• Dataset extract:
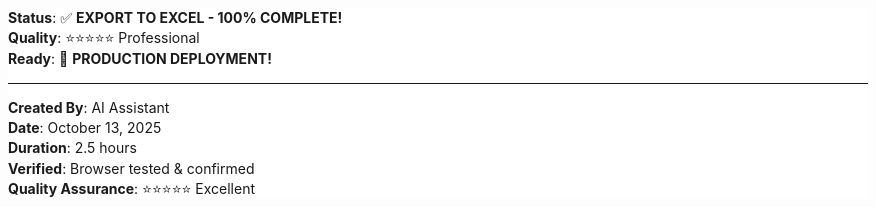 
**Status**: ✅ **EXPORT TO EXCEL - 100% COMPLETE!**  
**Quality**: ⭐⭐⭐⭐⭐ Professional  
**Ready**: 🚀 **PRODUCTION DEPLOYMENT!**

---

**Created By**: AI Assistant  
**Date**: October 13, 2025  
**Duration**: 2.5 hours  
**Verified**: Browser tested & confirmed  
**Quality Assurance**: ⭐⭐⭐⭐⭐ Excellent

• To do:
Copy out word for word the lines of the material from the line holding "By**: AI Assistant" through the last line of the material, inclusive.

• Final answer:
**Created By**: AI Assistant  
**Date**: October 13, 2025  
**Duration**: 2.5 hours  
**Verified**: Browser tested & confirmed  
**Quality Assurance**: ⭐⭐⭐⭐⭐ Excellent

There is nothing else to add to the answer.